Three key objectives: change, prevention and preparedness

The strategic framework focuses on three key objectives for the coming years:

  1. Anticipating and managing change in the new world of work: To ensure safe and healthy workplaces during the digital, green and demographic transitions, the Commission will review the Workplaces Directive and the Display Screen Equipment Directive and update protective limits on asbestos and lead. It will prepare an EU-level initiative related to mental health at work that assesses emerging issues related to workers’ mental health and puts forward guidance for action.
  2. Improving prevention of work-related diseases and accidents: This strategic framework will promote a ‘vision zero’ approach to eliminate work-related deaths in the EU. The Commission will also update EU rules on hazardous chemicals to combat cancer, reproductive, and respiratory diseases.
  3. Increasing preparedness for possible future health threats: Drawing lessons from the current pandemic, the Commission will develop emergency procedures and guidance for the rapid deployment, implementation and monitoring of measures in potential future health crises, in close cooperation with public-health actors.

The actions in the strategic framework will be implemented through (i) strong social dialogue, (ii) a strengthened evidence based policy-making, (iii) improved enforcement and monitoring of existing EU legislation, (iv) awareness-raising, and (v) mobilising funding to invest into occupational safety and health, including from EU funds like the Recovery and Resilience Facility and Cohesion policy funds.

The Commission also calls on Member States to update their national occupational safety and health strategies to ensure that the new measures reach the workplace. Beyond EU borders, the Commission will also continue playing a leading role in promoting high occupational safety and health standards globally.

Background

The update of the EU strategic framework on health and safety at work for 2021-2027 in light of the COVID-19 pandemic is part of the Commission Work Programme for 2021. The European Pillar of Social Rights underlines in its principle 10 that “Workers have the right to a high level of protection of their health and safety at work.”

At the Porto Social Summit on 7 May 2021, all partners renewed their commitment to implementing the Pillar and a strong social Europe in the Porto Social Commitment. They committed to “support fair and sustainable competition in the Internal Market”, including through “healthy working places and environments.”

The previous EU Strategic Framework on Health and Safety at Work 2014-2020 focused among others on prevention of work-related diseases, addressing demographic change and implementation of legislation. Key achievements include three successive updates of the Carcinogens and Mutagens Directive and the European Agency for Safety and Health at Work (EU-OSHA) guidelines and online tools for employers, including on COVID-19.

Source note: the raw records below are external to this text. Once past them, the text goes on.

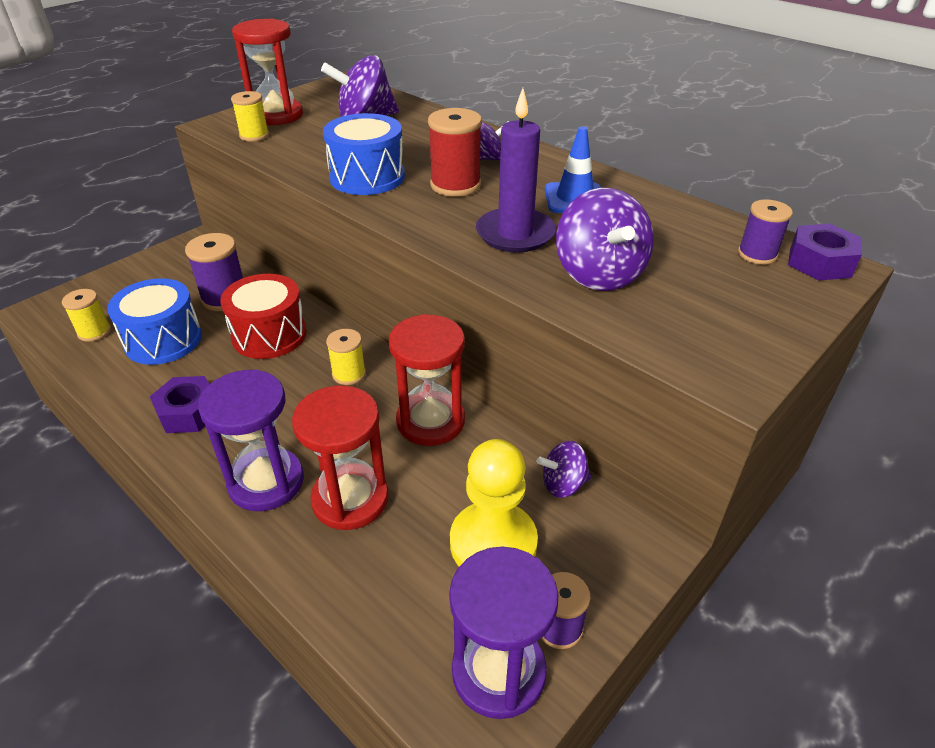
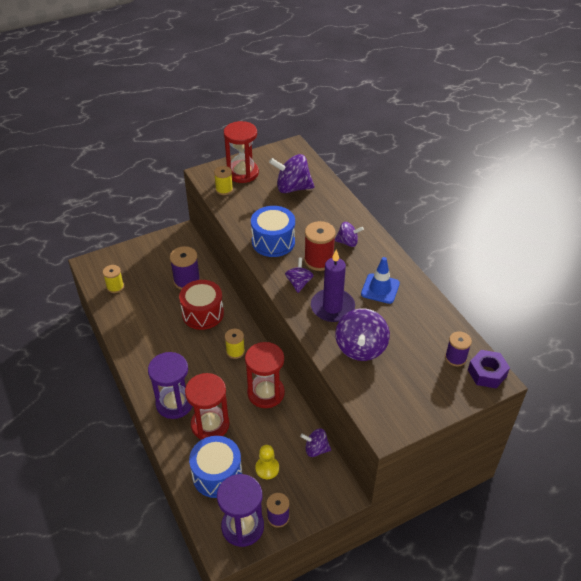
camera: 20 degrees right, 5 degrees up
blue drum [107,278,202,365] -> blue drum moved to [189,436,242,498]
purple nut [150,376,209,433] -> none
yellow pawn [450,439,538,567] -> yellow pawn [255,445,279,479], size x0.55
none -> purple spinning top [285,258,314,293]

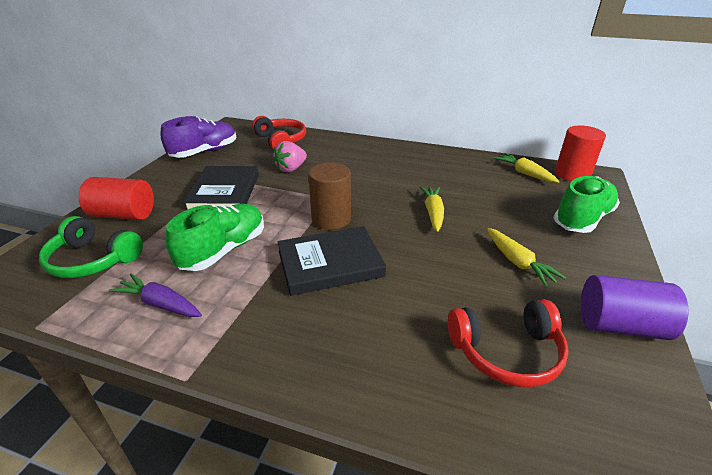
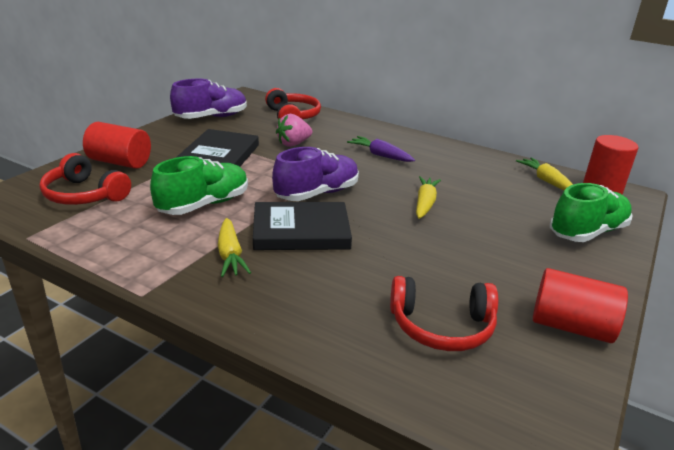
camera: 10 degrees right, 5 degrees down
green headphones [39,216,143,278] -> red headphones [40,153,131,205]
purple carrot [109,274,202,317] -> purple carrot moved to [347,136,415,162]
brown cylinder [308,162,351,230] -> purple shoe [272,147,359,201]
yellow carrot [487,228,566,287] -> yellow carrot moved to [218,218,251,277]
purple cylinder [581,275,689,340] -> red cylinder [533,268,628,343]

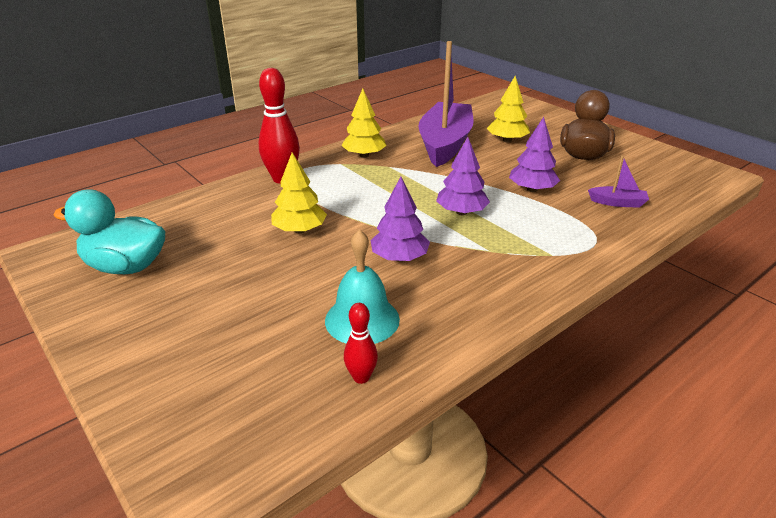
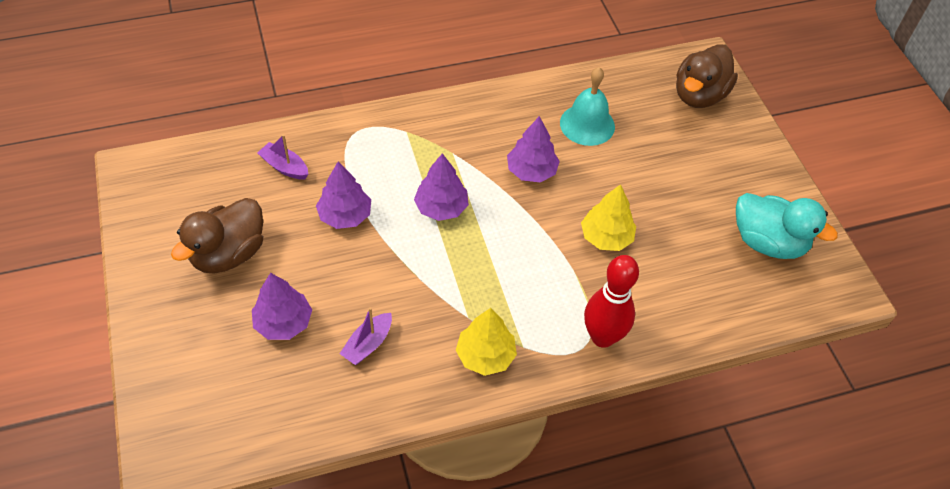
camera: 160 degrees left, 20 degrees up
red bowling pin [344,303,378,384] -> none
purple boat [418,41,474,167] -> purple boat [340,307,392,365], size x0.41
yellow tree [487,76,530,142] -> purple tree [252,273,312,340]
none -> brown duck [676,44,738,108]

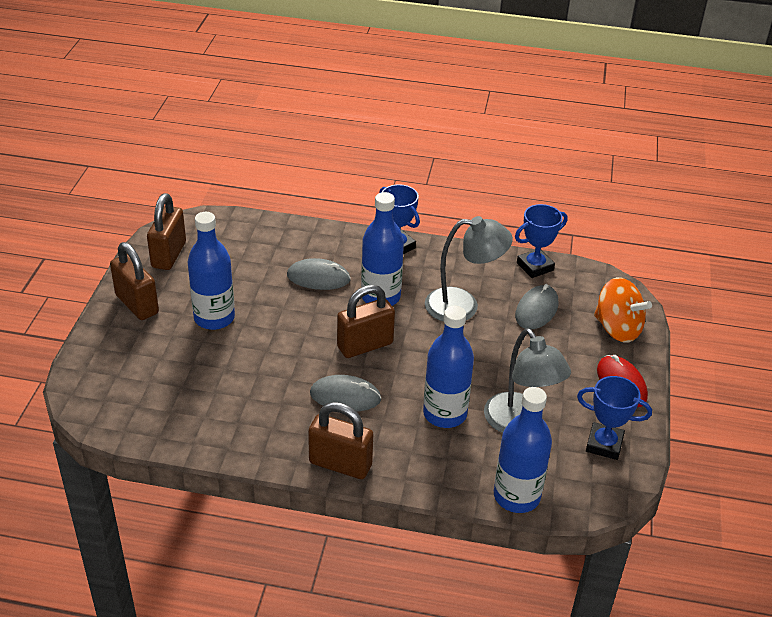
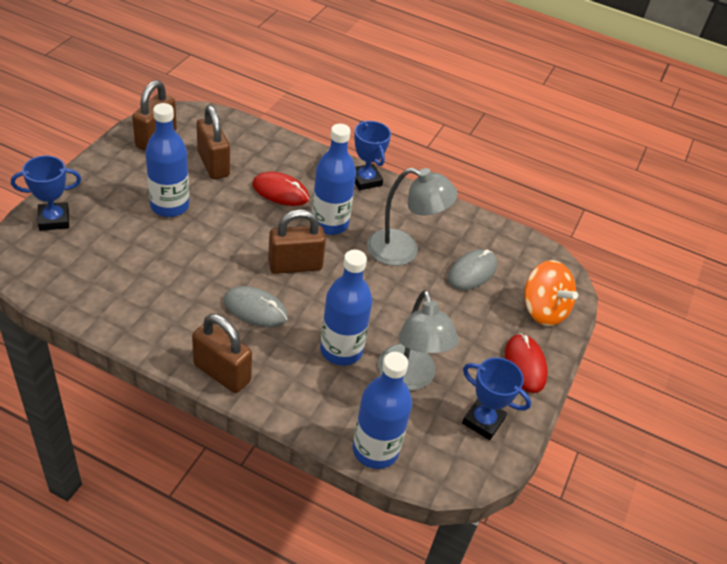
camera: 10 degrees right, 5 degrees up
brown padlock [110,242,159,320] -> brown padlock moved to [197,105,230,179]
grey mouse [287,258,351,290] -> red mouse [252,172,309,206]
blue trophy [515,204,567,278] -> blue trophy moved to [11,156,81,231]

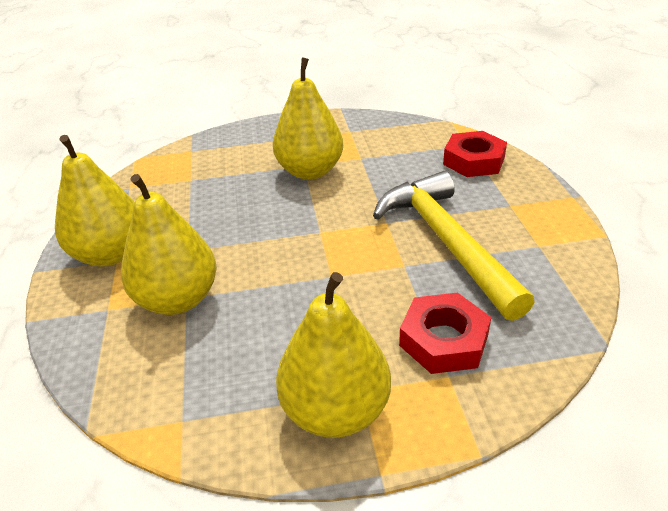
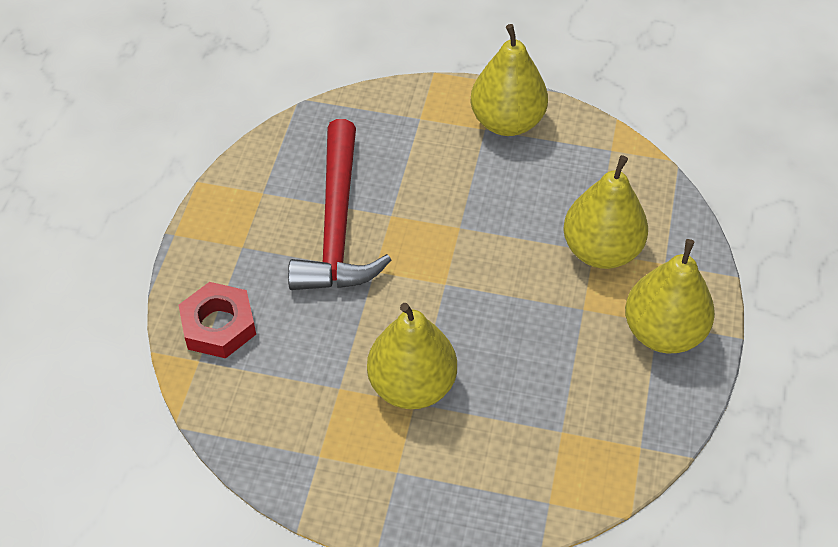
camera: 160 degrees left, 15 degrees up
yellow hammer [373,171,534,321] -> red hammer [288,119,391,290]
red nut [399,293,491,374] -> none

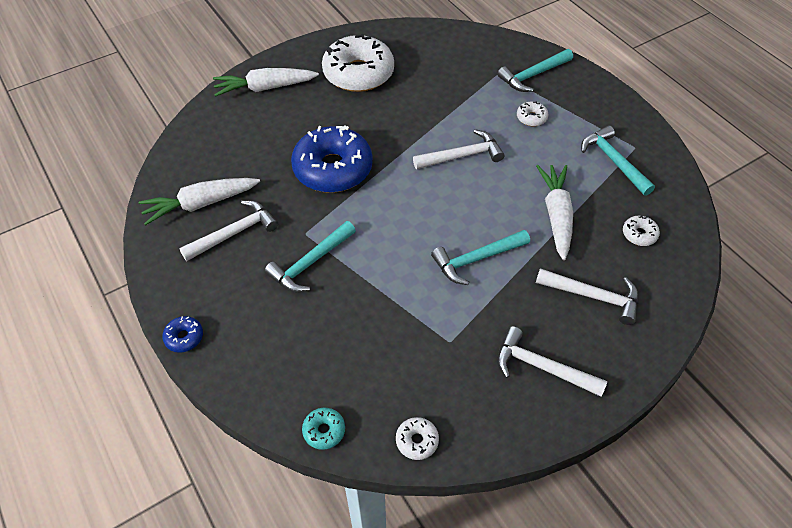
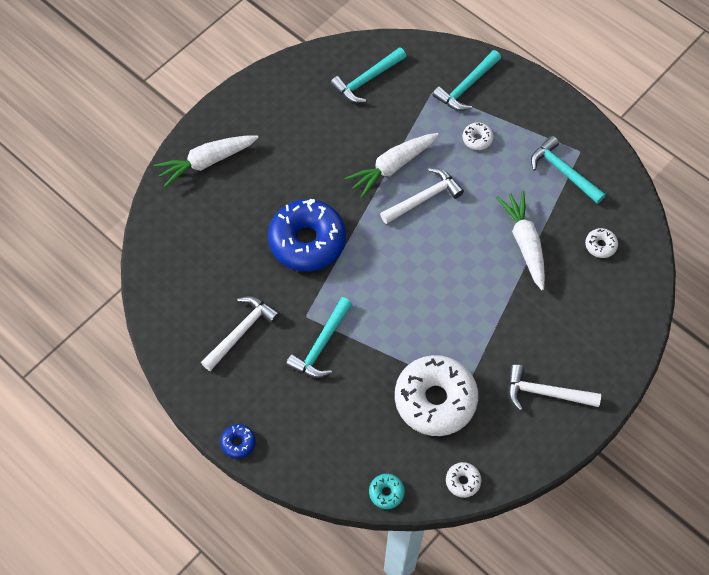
camera: 15 degrees left, 10 degrees up
white carrot [138,178,260,225] -> white carrot moved to [344,133,439,198]
white donut [322,34,394,92] -> white donut moved to [395,355,478,436]
turquoise hammer [431,230,530,285] -> turquoise hammer moved to [330,47,406,103]
white hammer [536,268,639,325] -> none

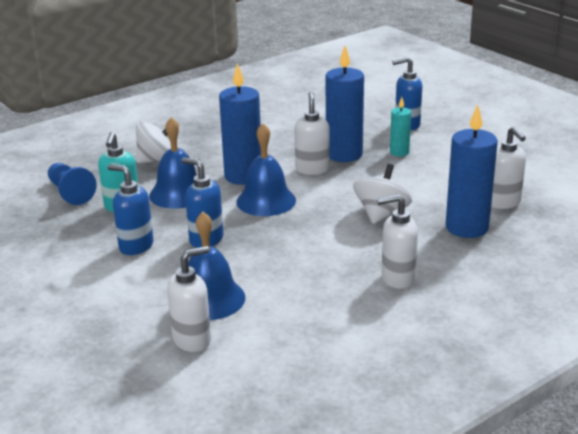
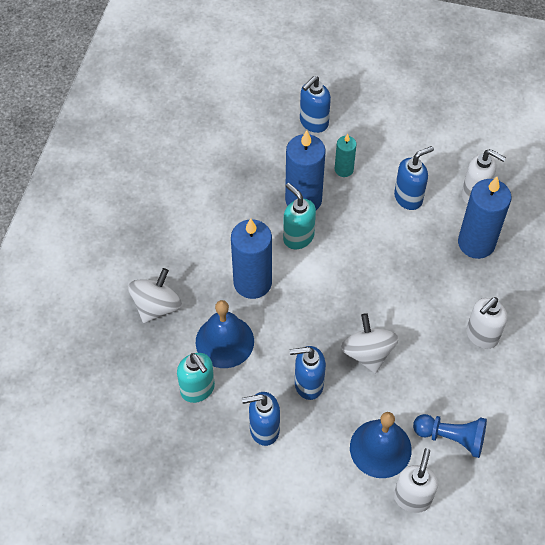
camera: 40 degrees left, 30 degrees up
blue pawn [48,163,97,205] -> blue pawn moved to [413,414,487,458]
blue bell [236,123,296,216] -> none
white soap dispenser [295,92,330,175] -> turquoise soap dispenser [283,183,316,249]
white spinning top [353,164,412,224] -> white spinning top moved to [341,313,399,373]
none -> blue soap dispenser [394,146,434,210]

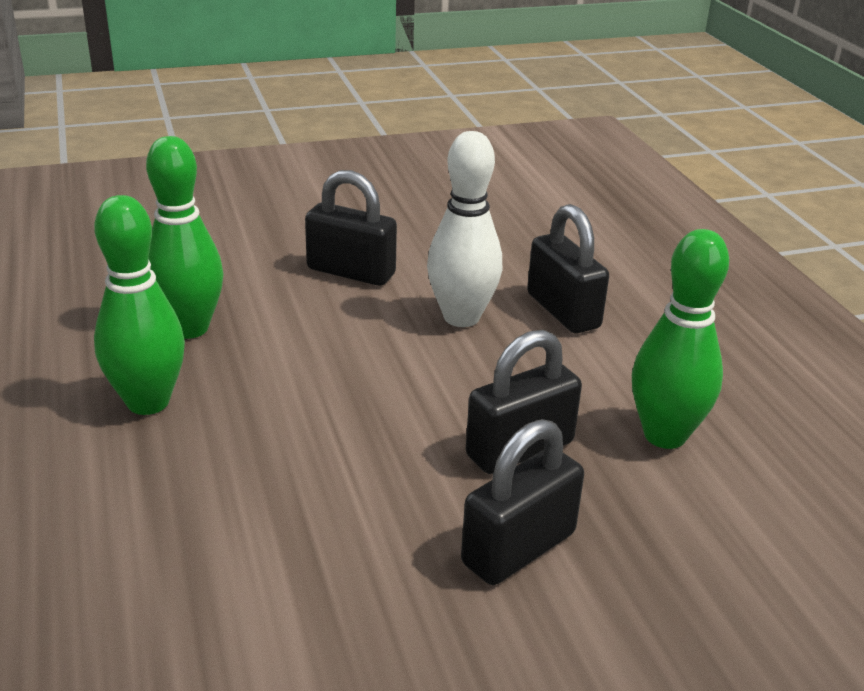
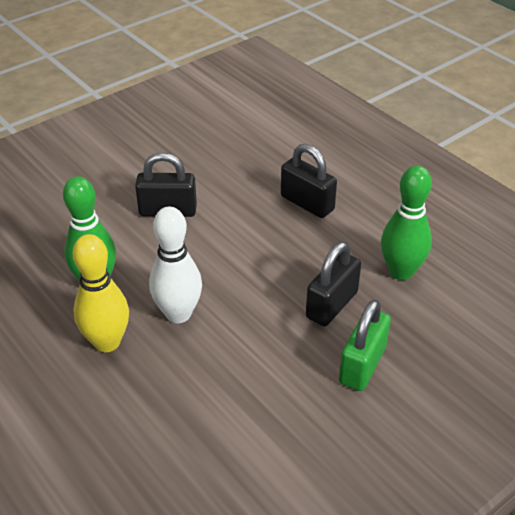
camera: 20 degrees left, 10 degrees up
green bowling pin [94,195,185,415] -> yellow bowling pin [73,234,129,352]
white bowling pin [427,131,502,327] -> white bowling pin moved to [149,207,202,323]
black padlock [461,419,584,585] -> green padlock [339,300,391,391]

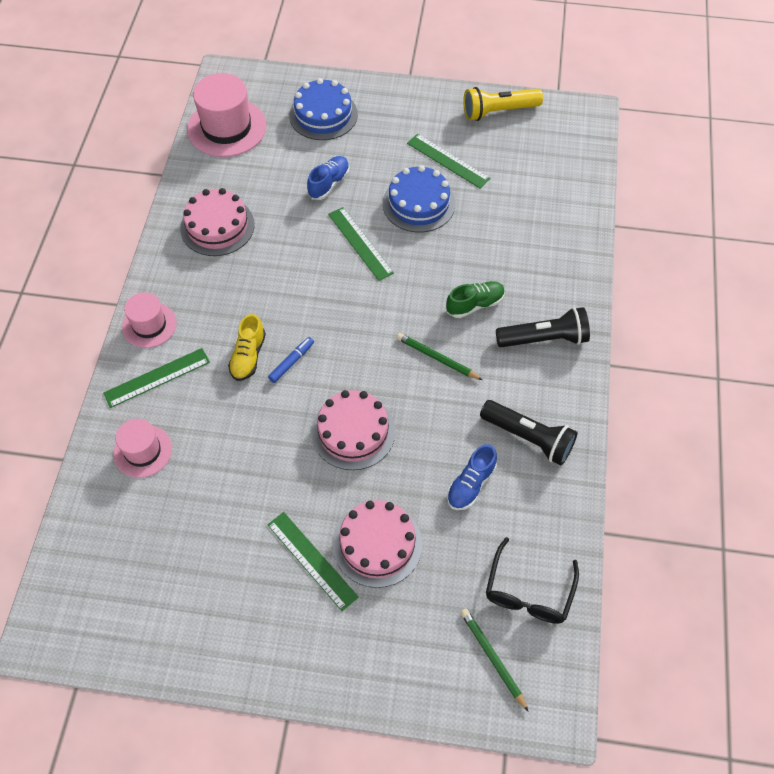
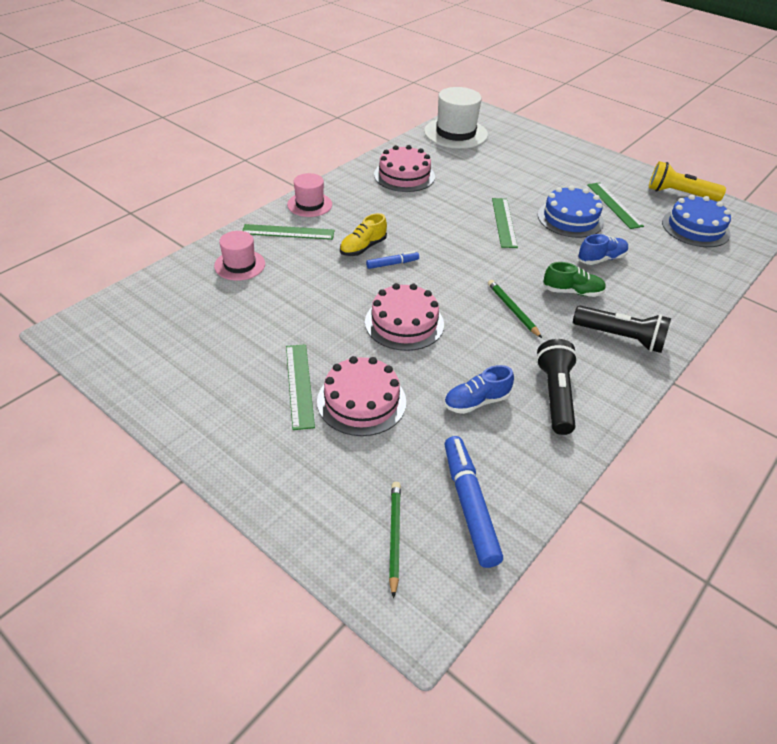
camera: 30 degrees right, 15 degrees down
pink hat [187,73,266,157] -> white hat [424,87,488,149]
blue cake [289,78,358,140] -> blue cake moved to [662,195,731,247]
blue shoe [307,156,350,200] -> blue shoe moved to [578,234,629,265]
black flashlight [480,400,578,465] -> black flashlight turned 150 degrees counterclockwise [536,339,578,435]
black glasses [486,537,579,624] -> blue marker [445,436,503,568]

The new framework draws on input from a broad range of stakeholders. This includes an EU-OSHA report on national occupational safety and health strategies, reports, recommendations and hearings with the European Parliament, several Council conclusions, exchanges with social partners and independent experts, a public consultation, and the opinion of the Advisory Committee on Safety and Health at Work (ACSH) and the Senior Labour Inspectors Committee (SLIC).